RECORDS PROVIDED Start Marker

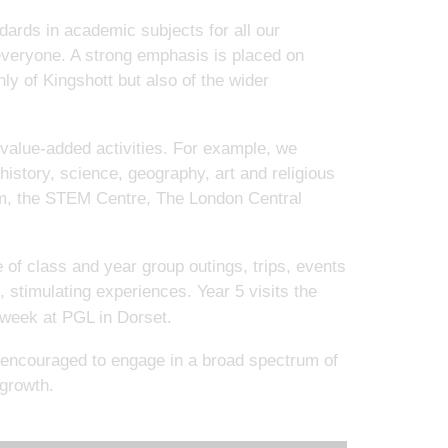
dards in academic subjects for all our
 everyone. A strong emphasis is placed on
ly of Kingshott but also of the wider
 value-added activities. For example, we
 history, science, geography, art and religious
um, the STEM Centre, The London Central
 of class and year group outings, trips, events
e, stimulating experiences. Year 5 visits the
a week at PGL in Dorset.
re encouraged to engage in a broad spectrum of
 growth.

RECORDS PROVIDED End Marker

* **PROBLEM DESCRIPTION**:
Copy out all of the entries exactly as they stand, with no pictures in your copy.

* **OUTPUT OF THE EXERCISE**:
dards in academic subjects for all our
 everyone. A strong emphasis is placed on
ly of Kingshott but also of the wider
 value-added activities. For example, we
 history, science, geography, art and religious
um, the STEM Centre, The London Central
 of class and year group outings, trips, events
e, stimulating experiences. Year 5 visits the
a week at PGL in Dorset.
re encouraged to engage in a broad spectrum of
 growth.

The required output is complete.